Braun originally declined to answer any questions when interviewed in June by baseball investigators in the Biogensis probe. But he said he changed his mind soon after deciding it was “time to come to grips with the truth.”

Nevertheless, Braun said he never saw the evidence baseball had against him, adding he didn’t need to “because I knew what I had done.”

After he accepted his suspension on July 22 — 50 games for the drug infraction and 15 games for his conduct at the time of the grievance — Braun was heavily criticized by players around the major leagues.
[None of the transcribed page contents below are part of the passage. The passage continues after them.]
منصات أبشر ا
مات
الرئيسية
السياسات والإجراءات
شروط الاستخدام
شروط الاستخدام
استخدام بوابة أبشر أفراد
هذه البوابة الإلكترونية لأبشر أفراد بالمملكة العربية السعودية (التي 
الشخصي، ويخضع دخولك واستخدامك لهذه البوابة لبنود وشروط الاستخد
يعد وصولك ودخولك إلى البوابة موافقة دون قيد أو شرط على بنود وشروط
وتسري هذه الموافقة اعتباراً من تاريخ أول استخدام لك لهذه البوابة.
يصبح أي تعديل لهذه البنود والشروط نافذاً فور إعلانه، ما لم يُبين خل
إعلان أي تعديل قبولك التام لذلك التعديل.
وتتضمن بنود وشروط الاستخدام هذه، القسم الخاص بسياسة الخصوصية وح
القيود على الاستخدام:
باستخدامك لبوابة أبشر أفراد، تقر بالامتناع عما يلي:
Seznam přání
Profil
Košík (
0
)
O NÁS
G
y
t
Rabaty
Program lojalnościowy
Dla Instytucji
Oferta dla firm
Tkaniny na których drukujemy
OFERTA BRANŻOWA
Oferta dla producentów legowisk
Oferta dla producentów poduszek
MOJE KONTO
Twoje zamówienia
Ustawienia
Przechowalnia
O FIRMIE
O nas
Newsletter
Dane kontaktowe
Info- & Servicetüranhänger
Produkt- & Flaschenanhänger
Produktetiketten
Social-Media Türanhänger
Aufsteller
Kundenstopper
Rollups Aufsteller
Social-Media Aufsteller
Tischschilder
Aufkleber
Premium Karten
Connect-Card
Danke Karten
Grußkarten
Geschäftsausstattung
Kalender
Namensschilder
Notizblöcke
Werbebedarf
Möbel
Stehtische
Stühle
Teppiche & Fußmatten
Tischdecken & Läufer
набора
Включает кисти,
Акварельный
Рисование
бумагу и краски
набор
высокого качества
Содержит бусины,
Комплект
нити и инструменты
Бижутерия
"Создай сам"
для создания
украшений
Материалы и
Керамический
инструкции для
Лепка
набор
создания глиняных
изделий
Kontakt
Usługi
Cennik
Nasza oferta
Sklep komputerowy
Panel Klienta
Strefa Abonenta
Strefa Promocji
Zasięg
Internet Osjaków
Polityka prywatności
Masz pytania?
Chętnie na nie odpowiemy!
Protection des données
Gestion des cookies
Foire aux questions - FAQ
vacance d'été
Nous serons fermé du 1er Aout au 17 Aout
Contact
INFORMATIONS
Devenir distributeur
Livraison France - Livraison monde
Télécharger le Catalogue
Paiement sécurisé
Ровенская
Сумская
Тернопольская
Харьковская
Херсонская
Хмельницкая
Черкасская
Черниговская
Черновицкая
Braun was the first player fingered in the Biogenesis scandal to accept his suspension. Fourteen players were eventually suspended and all, with the exception of Alex Rodriguez, have accepted their punishments.

Braun is being sued for defamation by a former college friend Ralph Sasson, who aided him in his appeal two years ago and initially had a hard time collecting the $5,000 Braun allegedly agreed to pay him.

According to court filings, Sasson is trying to get Braun to admit to using PEDs since his days at the University of Miami. He also wants Braun to admit he “violated NCAA rules of amateurism by accepting cash and check payments,’’ and engaged in “academic misconduct.’’

Oh, and Sasson also would like everyone to know Braun not only cheats on the field but off it, accusing him of infidelity “in every amorous relationship’’ he has had, including with his fiancé, model Larisa Fraser.